The records: Begin

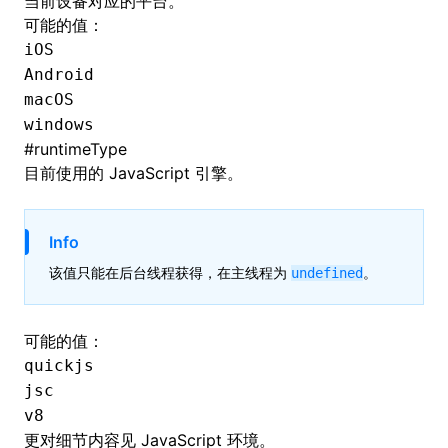
当前设备对应的平台。
可能的值：
iOS
Android
macOS
windows
#
runtimeType
目前使用的 JavaScript 引擎。
Info
该值只能在后台线程获得，在主线程为
。
undefined
可能的值：
quickjs
jsc
v8
更对细节内容见
JavaScript 环境
。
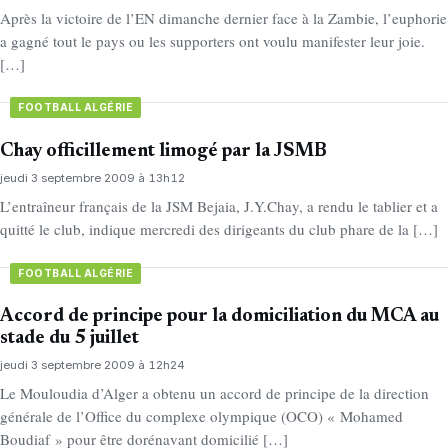
Après la victoire de l’EN dimanche dernier face à la Zambie, l’euphorie
a gagné tout le pays ou les supporters ont voulu manifester leur joie.
[…]
FOOTBALL ALGÉRIE
Chay officillement limogé par la JSMB
jeudi 3 septembre 2009 à 13h12
L’entraîneur français de la JSM Bejaia, J.Y.Chay, a rendu le tablier et a
quitté le club, indique mercredi des dirigeants du club phare de la […]
FOOTBALL ALGÉRIE
Accord de principe pour la domiciliation du MCA au
stade du 5 juillet
jeudi 3 septembre 2009 à 12h24
Le Mouloudia d’Alger a obtenu un accord de principe de la direction
générale de l’Office du complexe olympique (OCO) « Mohamed
Boudiaf » pour être dorénavant domicilié […]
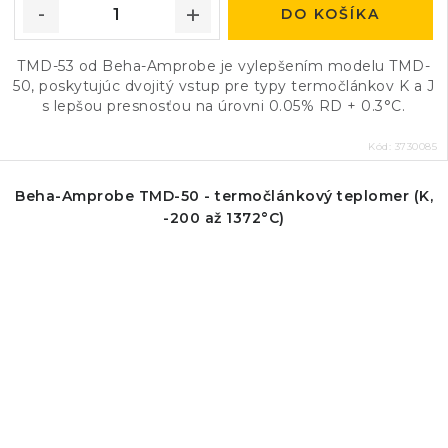
DO KOŠÍKA
TMD-53 od Beha-Amprobe je vylepšením modelu TMD-
50, poskytujúc dvojitý vstup pre typy termočlánkov K a J
s lepšou presnosťou na úrovni 0.05% RD + 0.3°C.
Kód:
3730085
Beha-Amprobe TMD-50 - termočlánkový teplomer (K,
-200 až 1372°C)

The records: End

Problem to solve: In the records, locate each line holding the string "pour" and copy it.

Response below:
Accord de principe pour la domiciliation du MCA au
Boudiaf » pour être dorénavant domicilié […]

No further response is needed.